Baumann est un trop bon observateur de la réalité pour ne pas nous montrer, en contraste avec la famille si conforme au cœur de Jésus des Rude certaines âmes difformes, badigeonnées de dévotion, comme il s’en rencontre malheureusement dans l’Église. Celle-ci par exemple :

« Il y avait, au bout de la rue, dans une maison décrépite, qu’elle louait presque en entier, une vieille fille riche et sordide : Mlle Crépin. Pauline la voyait passer tous les matins, allant à la messe de sept heures, ratatinée sous une pèlerine noire, coiffée d’une capote de forme archaïque et marchant en zigzag comme si elle cherchait, entre les fentes des pavés, des louis d’or perdus. Mlle Crépin, qui passait pour millionnaire, accroissait son revenu par des spéculations habilement conseillées. Elle participait à la fureur d’agiotage dont était possédée cette petite ville de rentiers oisifs… Elle se mêlait d’œuvres charitables mais appliquait au bien des pauvres les principes qu’elle suivait pour le sien propre ; elle plaçait l’argent recueilli à leur intention et même si elle les savait dans les plus affreuses nécessités, elle les rationnait en aumônes et même ne laissait fuir de leur capital que des bribes dérisoires… Elle revenait souvent du marché avec trois navets dans son cabas en se lamentant de ce que « la vie devenait impossible. » Elle passait l’hiver sans feu, se chauffait les mains sur le couveau où cuisait son potage. Quand elle n’était pas à l’église, elle comptait ses coupons ou s’occupait de faire rentrer ses loyers. Et, une fois, en grimpant à une soupente pour sommer d’en déguerpir le locataire qui l’habitait, elle avait failli se rompre le cou ! »

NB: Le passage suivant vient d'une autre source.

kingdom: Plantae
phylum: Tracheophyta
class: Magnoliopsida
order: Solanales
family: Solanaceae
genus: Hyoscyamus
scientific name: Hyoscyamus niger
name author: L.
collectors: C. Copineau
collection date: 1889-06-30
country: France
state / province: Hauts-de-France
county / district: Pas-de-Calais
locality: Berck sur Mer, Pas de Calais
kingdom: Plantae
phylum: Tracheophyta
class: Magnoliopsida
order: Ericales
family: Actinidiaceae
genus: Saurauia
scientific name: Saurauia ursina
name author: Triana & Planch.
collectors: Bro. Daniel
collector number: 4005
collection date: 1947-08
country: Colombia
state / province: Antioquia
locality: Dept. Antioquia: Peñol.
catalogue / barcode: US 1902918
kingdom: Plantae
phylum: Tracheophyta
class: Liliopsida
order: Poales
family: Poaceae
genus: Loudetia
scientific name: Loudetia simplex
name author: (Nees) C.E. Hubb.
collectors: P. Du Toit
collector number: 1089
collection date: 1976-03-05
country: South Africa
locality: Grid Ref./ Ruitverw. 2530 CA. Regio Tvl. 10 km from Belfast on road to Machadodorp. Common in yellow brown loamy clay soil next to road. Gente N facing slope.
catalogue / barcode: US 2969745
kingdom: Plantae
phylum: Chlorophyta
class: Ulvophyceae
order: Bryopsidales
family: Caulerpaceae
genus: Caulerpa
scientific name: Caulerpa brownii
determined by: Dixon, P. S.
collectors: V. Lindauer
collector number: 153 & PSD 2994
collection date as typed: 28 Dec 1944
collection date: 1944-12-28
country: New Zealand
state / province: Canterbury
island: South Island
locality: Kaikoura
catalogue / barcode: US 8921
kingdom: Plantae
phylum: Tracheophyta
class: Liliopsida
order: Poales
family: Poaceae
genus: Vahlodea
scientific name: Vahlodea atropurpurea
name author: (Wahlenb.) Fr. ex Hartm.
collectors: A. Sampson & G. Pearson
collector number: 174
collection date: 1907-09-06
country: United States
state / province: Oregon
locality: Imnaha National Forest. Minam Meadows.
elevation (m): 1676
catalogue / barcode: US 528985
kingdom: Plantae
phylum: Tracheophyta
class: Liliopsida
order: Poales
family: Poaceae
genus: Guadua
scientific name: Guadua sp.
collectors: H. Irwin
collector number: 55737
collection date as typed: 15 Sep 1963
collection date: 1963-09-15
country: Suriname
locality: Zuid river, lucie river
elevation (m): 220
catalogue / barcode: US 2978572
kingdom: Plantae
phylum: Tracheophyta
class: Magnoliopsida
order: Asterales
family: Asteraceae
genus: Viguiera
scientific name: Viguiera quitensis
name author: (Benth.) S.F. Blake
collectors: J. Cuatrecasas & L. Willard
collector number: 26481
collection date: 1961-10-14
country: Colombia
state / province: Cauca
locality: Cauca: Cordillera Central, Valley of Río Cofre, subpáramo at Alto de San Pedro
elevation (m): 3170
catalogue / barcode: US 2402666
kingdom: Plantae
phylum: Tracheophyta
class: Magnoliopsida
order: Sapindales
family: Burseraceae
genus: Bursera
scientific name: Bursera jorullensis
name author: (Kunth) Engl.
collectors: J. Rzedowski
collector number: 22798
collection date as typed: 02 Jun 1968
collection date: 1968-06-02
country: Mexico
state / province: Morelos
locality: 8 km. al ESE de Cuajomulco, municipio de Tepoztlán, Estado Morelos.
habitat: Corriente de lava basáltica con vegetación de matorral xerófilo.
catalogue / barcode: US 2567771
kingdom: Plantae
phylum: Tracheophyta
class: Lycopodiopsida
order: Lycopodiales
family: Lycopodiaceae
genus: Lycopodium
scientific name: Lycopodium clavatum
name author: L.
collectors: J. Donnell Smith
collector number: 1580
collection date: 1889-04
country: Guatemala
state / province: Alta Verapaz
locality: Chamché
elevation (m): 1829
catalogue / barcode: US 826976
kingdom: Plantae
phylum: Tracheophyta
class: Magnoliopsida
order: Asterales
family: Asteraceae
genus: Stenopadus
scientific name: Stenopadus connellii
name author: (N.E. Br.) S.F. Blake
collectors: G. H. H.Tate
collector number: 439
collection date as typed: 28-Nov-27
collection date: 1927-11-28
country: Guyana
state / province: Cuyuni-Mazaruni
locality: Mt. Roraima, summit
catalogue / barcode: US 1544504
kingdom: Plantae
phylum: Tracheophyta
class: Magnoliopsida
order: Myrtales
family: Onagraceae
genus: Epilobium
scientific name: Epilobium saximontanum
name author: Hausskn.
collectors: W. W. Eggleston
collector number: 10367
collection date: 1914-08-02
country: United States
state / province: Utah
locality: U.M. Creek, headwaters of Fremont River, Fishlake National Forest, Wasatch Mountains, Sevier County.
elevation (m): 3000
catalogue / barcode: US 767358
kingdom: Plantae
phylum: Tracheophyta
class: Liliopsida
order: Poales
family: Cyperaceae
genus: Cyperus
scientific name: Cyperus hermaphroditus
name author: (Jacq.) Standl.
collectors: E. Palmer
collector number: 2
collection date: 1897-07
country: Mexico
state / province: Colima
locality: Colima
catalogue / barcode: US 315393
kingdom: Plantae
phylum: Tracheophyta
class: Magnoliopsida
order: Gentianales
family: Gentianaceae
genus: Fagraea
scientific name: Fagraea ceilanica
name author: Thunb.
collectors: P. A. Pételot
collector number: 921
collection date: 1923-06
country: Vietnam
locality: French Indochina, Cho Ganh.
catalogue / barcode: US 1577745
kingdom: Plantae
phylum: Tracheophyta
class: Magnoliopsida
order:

Quelle mordante eau-forte et combien véridique ! Les timides qui prétendent que des portraits de ce genre « nuisent à la religion », se figurent peut-être que les incroyants sont aveugles et qu’ils ne s’aperçoivent pas des difformités qui contaminent l’assemblée des fidèles. Allez, bons tardigrades, ce n’est pas la mise en lumière de ces tares qui empêchera une âme en peine de Dieu de se convertir. Ce qui retarderait son adhésion à la Vérité unique, ce serait plutôt la lecture des bouquins fleuris d’illusions où des scribes par trop optimistes tentent de se persuader que le catholicisme contemporain est un réceptacle de toutes les vertus théologales et autres. Or il s’en faut !…

Ce qu’on admire aussi chez Baumann, c’est son sentiment profond de la nature. Dans ce livre, comme dans les précédents, il s’exprime en des descriptions des mieux réussies.

Voyez ce matin de beau temps en hiver :

« Pieds nus, Pauline ouvrit les volets de ses deux fenêtres. L’aube grelottait sur le toit d’en face, gris de givre ; le ciel d’acier pâle, d’un rose diaphane à l’orient, présageait un jour splendide. L’air aigu, des ablutions froides et l’espoir du soleil montant, la mirent en gaieté. Le soleil était son idole : lorsqu’il se montrait, les vitres de sa chambre flambaient comme des vitraux ; il se prélassait jusqu’à trois heures après-midi contre la maison ; le mur le buvait par toutes ses pierres et la vigne par tous ses sarments. »

Et cette fine aquarelle impressionniste :

« Sous les arches du pont, l’Yonne glissait d’un mouvement presque insensible ; la ligne oblique des coteaux l’arrêtait ainsi qu’un étang ; les formes brunes des nuages, les ombres massées des toits et des peupliers figeaient le courant opaque. Un canot descendait et chaque fois que les rameurs levaient leurs rames, un peu de ciel blanc luisait entre leurs bras car le crépuscule s’attardait encore sur les collines. »

Il y a aussi une course en plaine, par temps de neige, symphonie en blanc et noir d’une profonde beauté…

Bref, lorsque vous aurez allumé votre feu avec les œuvres complètes d’Anselme Chambéry, remplacez-les, dans votre bibliothèque, par les livres d’Émile Baumann. Quand vous éprouverez de la joie à les relire, ce sera le signe que vous comprenez enfin le véritable art catholique.